3.1 Score File Format

The score file is plain-text file containing a single Lisp form. Under the hood, elfeed-score opens your file, inserts its contents into a temporary buffer, and calls read-from-string (see read-from-string in Emacs Lisp) on the contents.

The form is a list of lists; each sub-list begins with a symbol or a string identifying that sub-list’s nature & purpose. The sub-list identifiers elfeed-score recognizes are:

Until elfeed-score 0.7, all rules were serialized to flat lists, with each attribute in a known position in the list (for instance, title rules wrote down their match text in position 0, the match value in position 1, and so forth, while the other rule types each had their own format).

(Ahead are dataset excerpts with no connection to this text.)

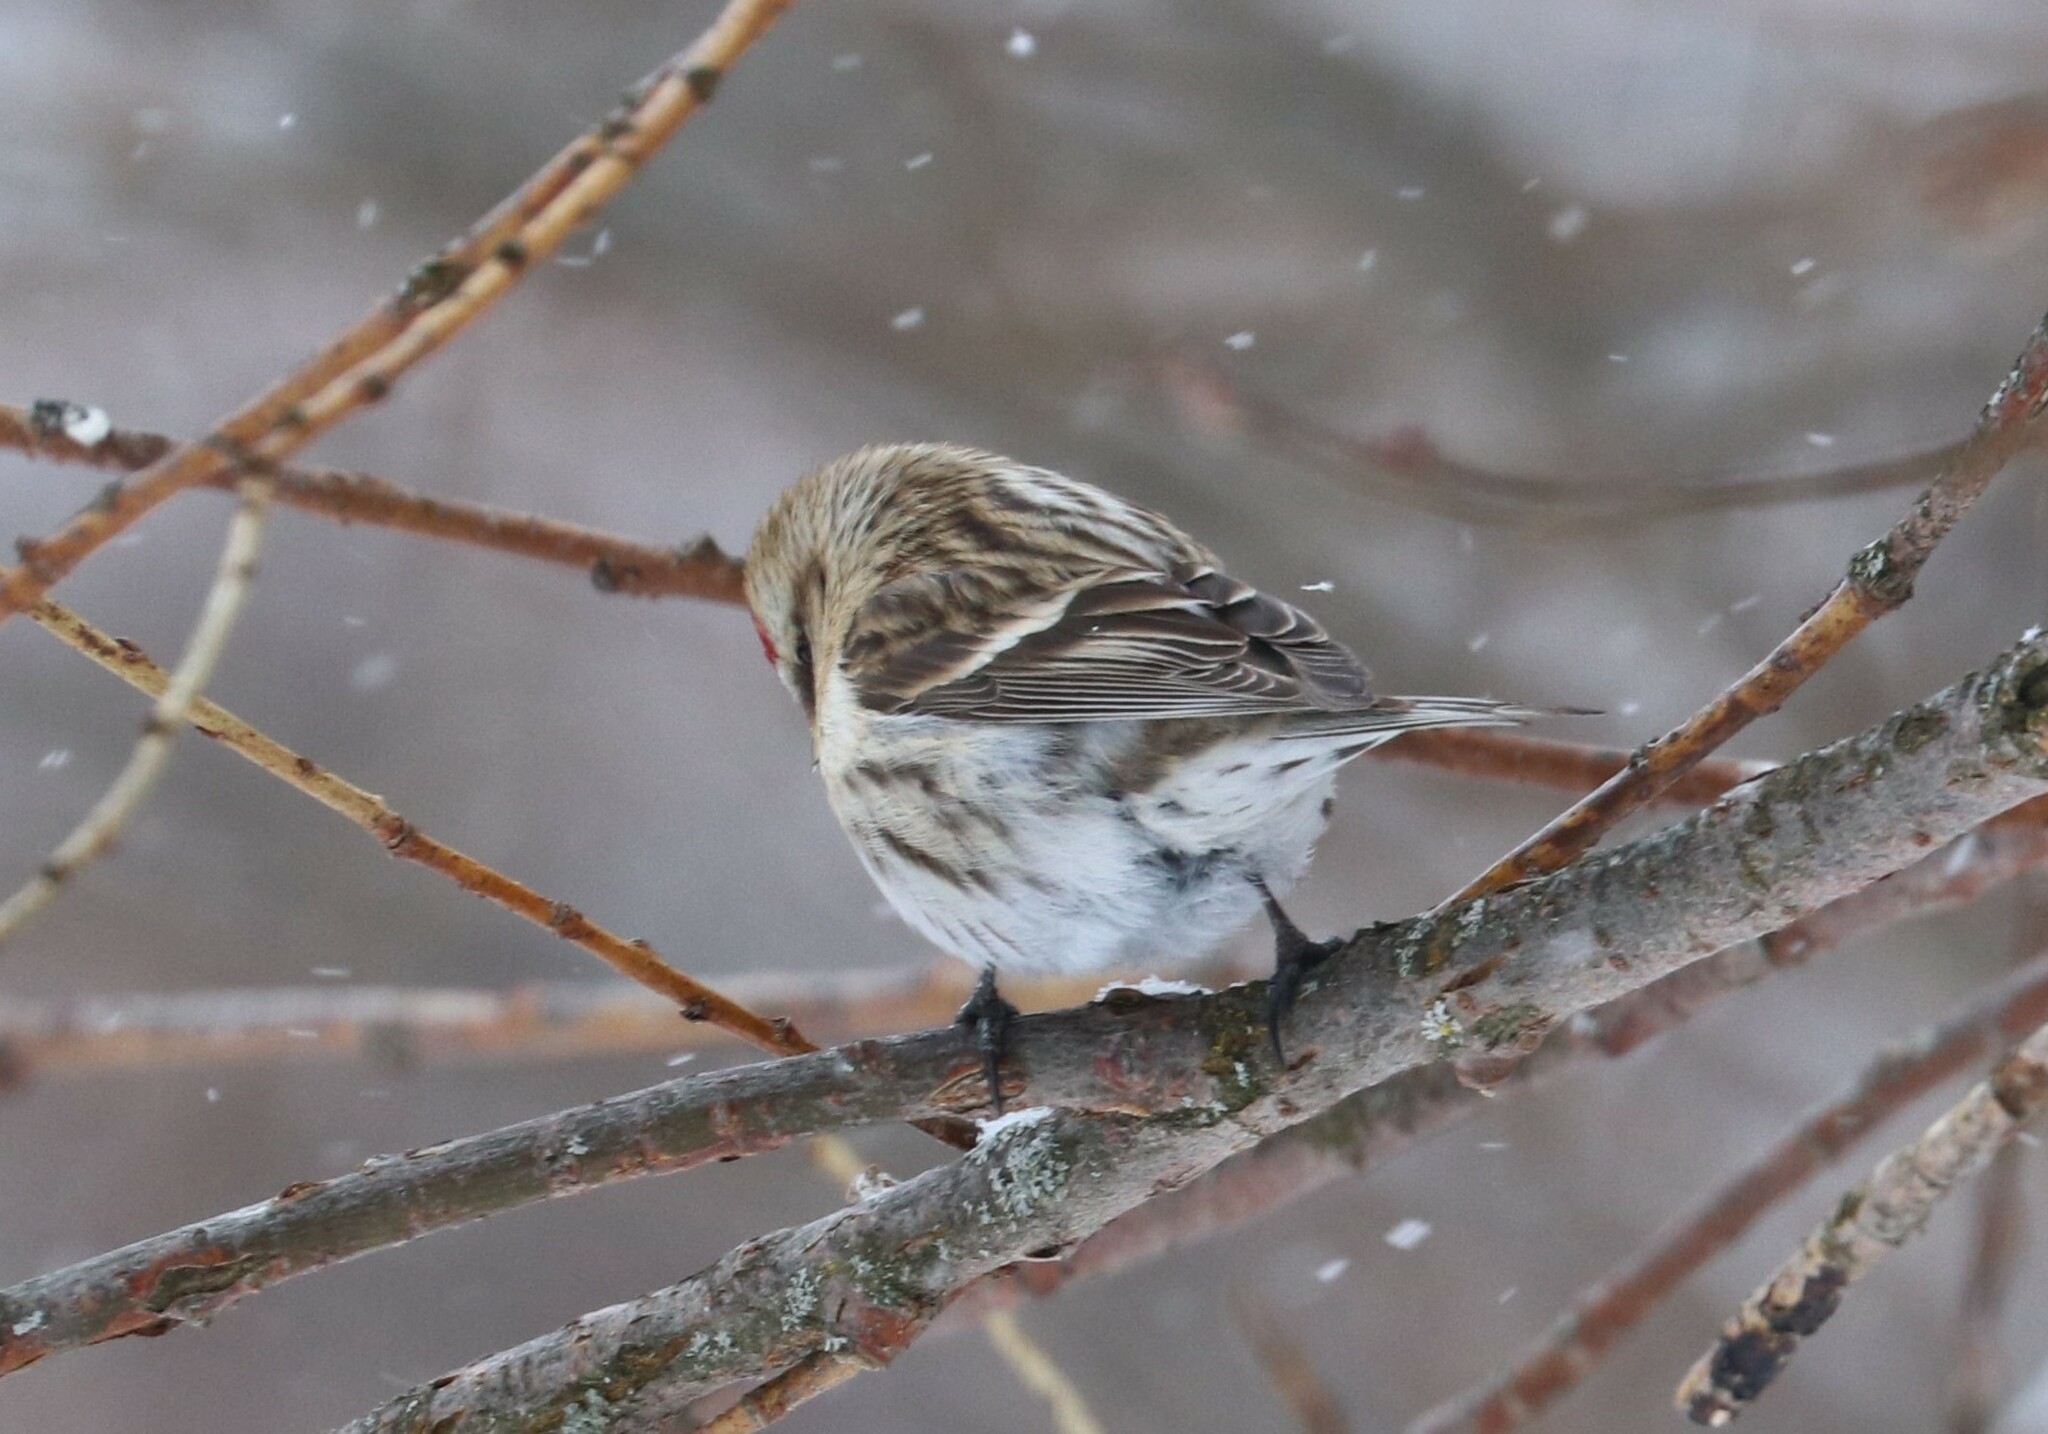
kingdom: Animalia
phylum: Chordata
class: Aves
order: Passeriformes
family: Fringillidae
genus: Acanthis
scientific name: Acanthis flammea
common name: Common redpoll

As time went on, the number of attributes for any given rule type grew. Using flat lists as a serialization format became untenable for two reasons:

  1. Having to "just know" that slot i was for this & slot j was for that became increasingly burdensome for the package author, let alone contributors & users.
  2. It makes validation hard: if the score file author forgets that slot i is for this thing, but provides the thing that goes in slot i + 1, then when elfeed-score calls (nth in i) it will get something back, but will not discover that it’s the wrong sort of thing for some time, which makes it hard to craft a usable error message; worse, elfeed-score may never discover it & instead fail silently.

Beginning with build 0.7.3 (format version 6), elfeed-score now uses property lists as its serialization format. This will address these two issues, at the cost of making authoring rules more prolix: instead of saying:

("match text" 100...)

you’ll now have to say:

(:text "match text" :value 100...)

Given that fields set to their default values do not have to be specified, this will hopefully not be too inconvenient, and will enable better error messages on reading score files.